The news for buyers and sellers

So what does a steady interest rate mean for home buyers and sellers, especially heading into 2024?

Well, the prime rate is staying the same at 7.2%, so while many borrowers and those up for renewal are already heavily impacted by higher rates than even two years ago, they’re unlikely to see further shock. As Biln explained, “unless something drastic happens to the global economy, it looks like the days of ‘rock bottom rates’ are over, and new borrowers will have to adjust to that reality.

“The challenging part is rates have already moved up so much since March 2022 and that’s affected a lot of variable rate mortgage holders, borrowers who are renewing, or those looking to get into the market because the rate hikes happened at such a rapid pace and rather unexpectedly,” Biln told us.

It will also likely be a challenge for home buyers in the short term. With rates at these levels, first-time buyers are likely continuing to delay their purchase until rates come down, with many frustrated that they did not jump into the market back in 2021.

“It might force those who need to get into the market to change their expectations on what and where they can buy and what is affordable,” Biln explained. “Rate drops aren’t expected until next spring, and the BoC policy rate might not get under 4% until 2025-2026.”

Sellers may also be dissuaded from listing, knowing that even their heightened buying power from sale proceeds will still be hampered by high rates.

The good news, however, is a current uptick in supply could make things slightly easier when it comes to finding a new place to live.

“With more listings hitting the market in most markets across the country, many sellers who are selling with the intention of purchasing another property immediately after could end up having a bigger pool of listings to choose from,” suggested Biln.

Looking forward to 2024

Naturally, the biggest question on everyone’s mind is what this means for Canadian real estate markets heading into a new year. Though Biln still says it’s “too early to tell” what 2024 has in store, he provided some early insight into what we could expect.
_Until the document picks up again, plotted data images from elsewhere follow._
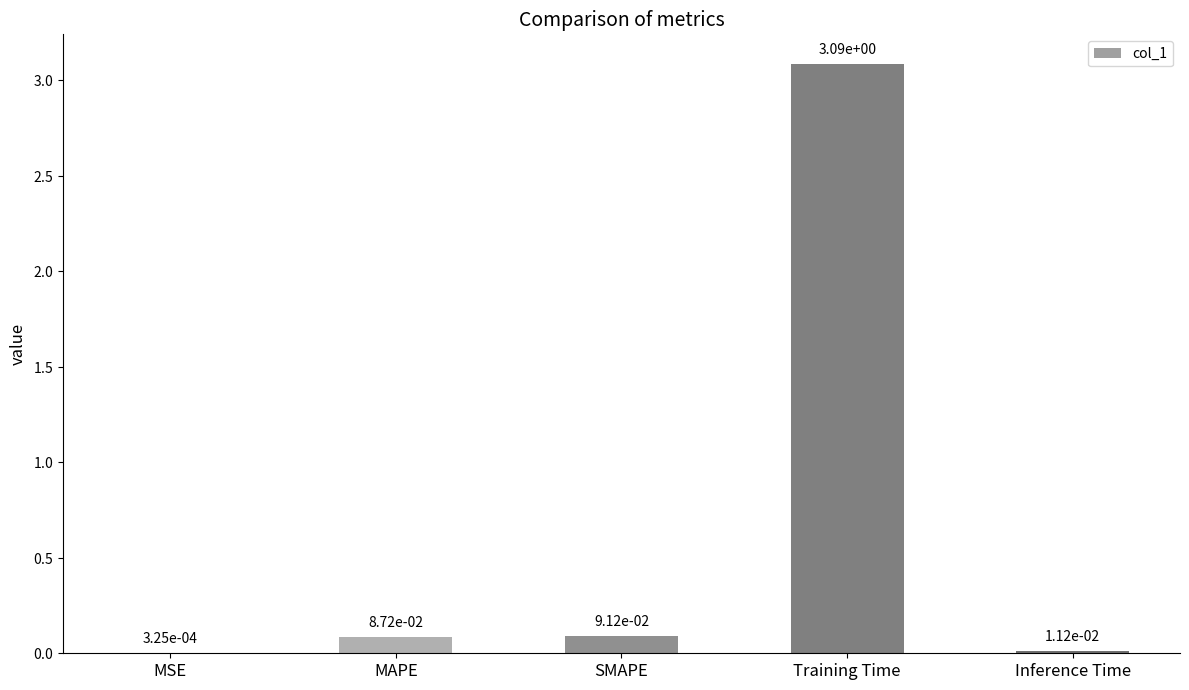

What is the maximum value shown in the chart?

3.1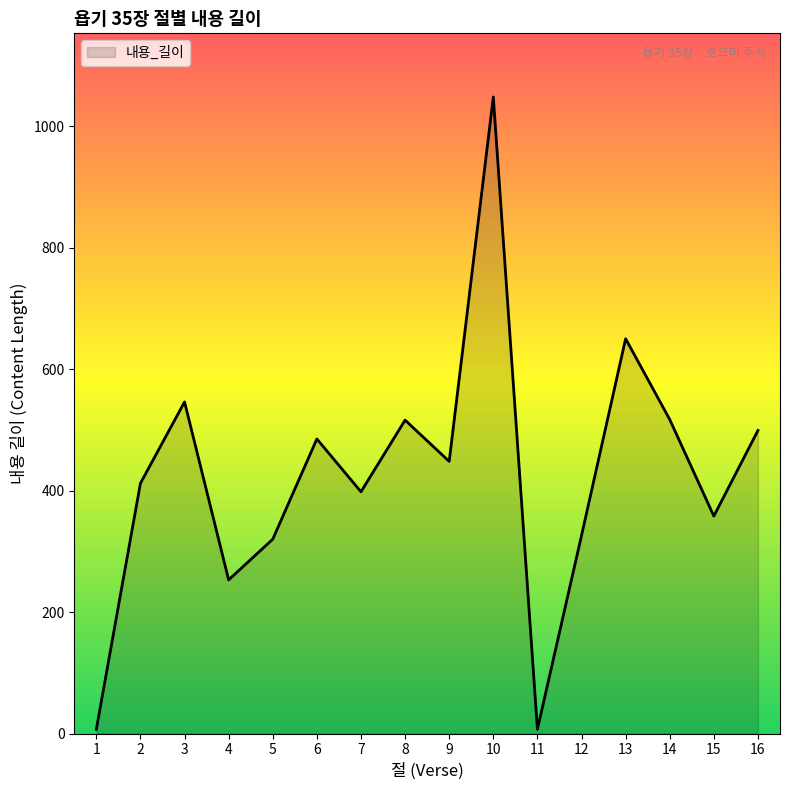

What is the maximum value shown in the chart?

1048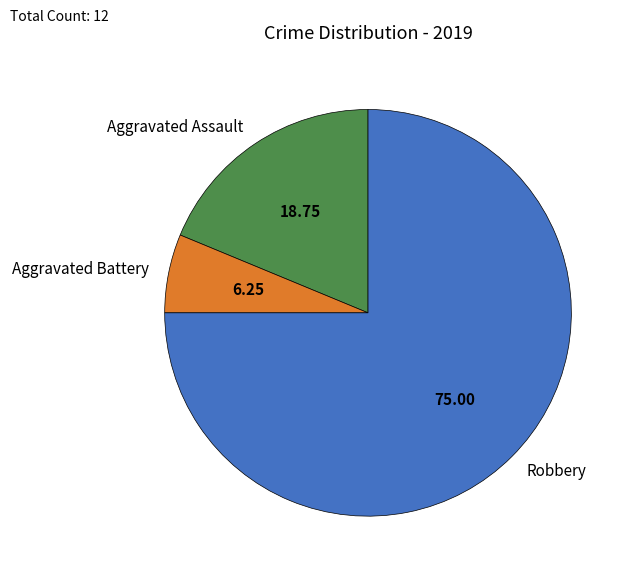

Rank the categories by value from highest to lowest.

Robbery, Aggravated Assault, Aggravated Battery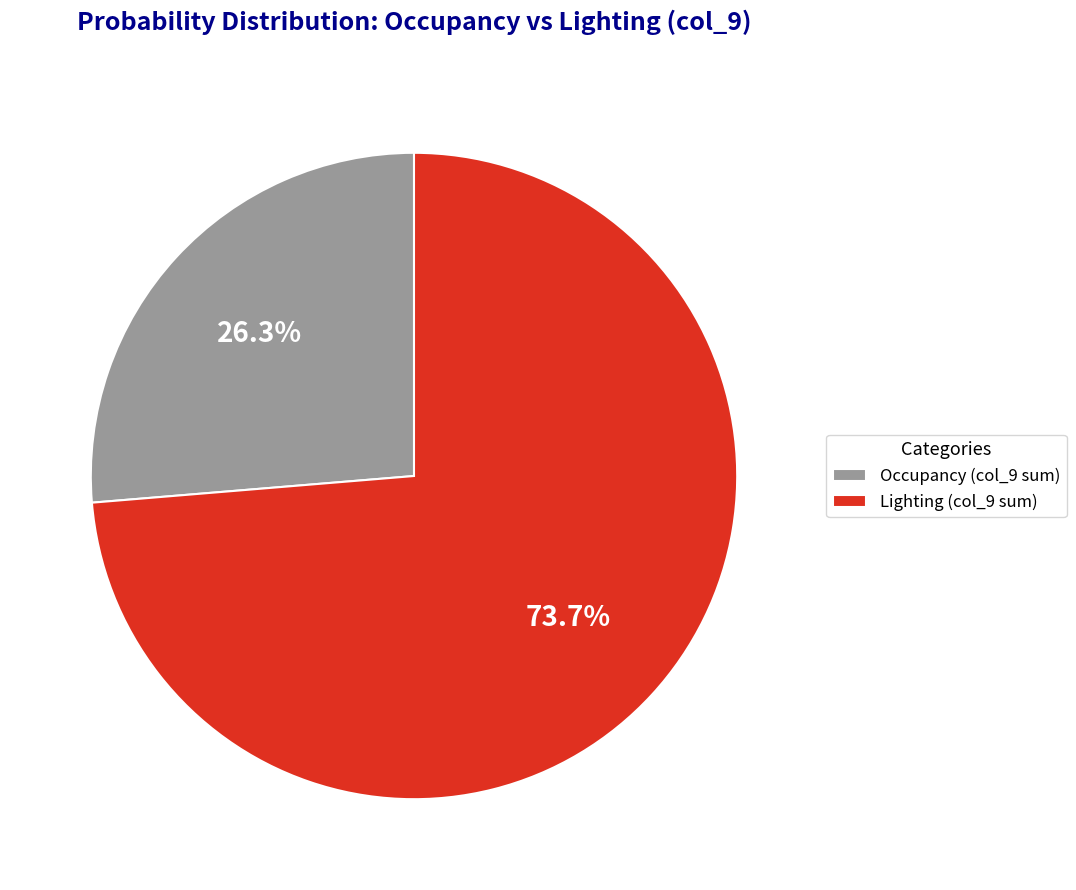

Which slice represents more than half of the pie?

Lighting (col_9 sum)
“While inflation is growing at around half the pace as it was last summer, it’s still higher than the Bank of Canada’s target range and inflationary risks continue to increase globally,” he said. “I don’t think we’re going to see much change on the sales side of things, but if new listings continue to hit the market at above average rate and start to slowly pile up, we’d see a more balanced market come next spring where potential home buyers would have more inventory to choose from than they had in the last eight years (in most markets).”

As for the BoC, they’re also keeping an eye on the mortgage renewal cycle as the year comes to a close.

“As more households renew their mortgage at a higher rate, it puts downward pressure on spending,” Rogers explained. “They have less money available to spend on other things, that dampens demand, that sort of gets the economy back in balance.”

“We are watching for the financial pressure that comes with that. We usually talk about that more in our Financial System Review — we’ve got an update to that coming in November and you’ll hear more from us on that at that point.”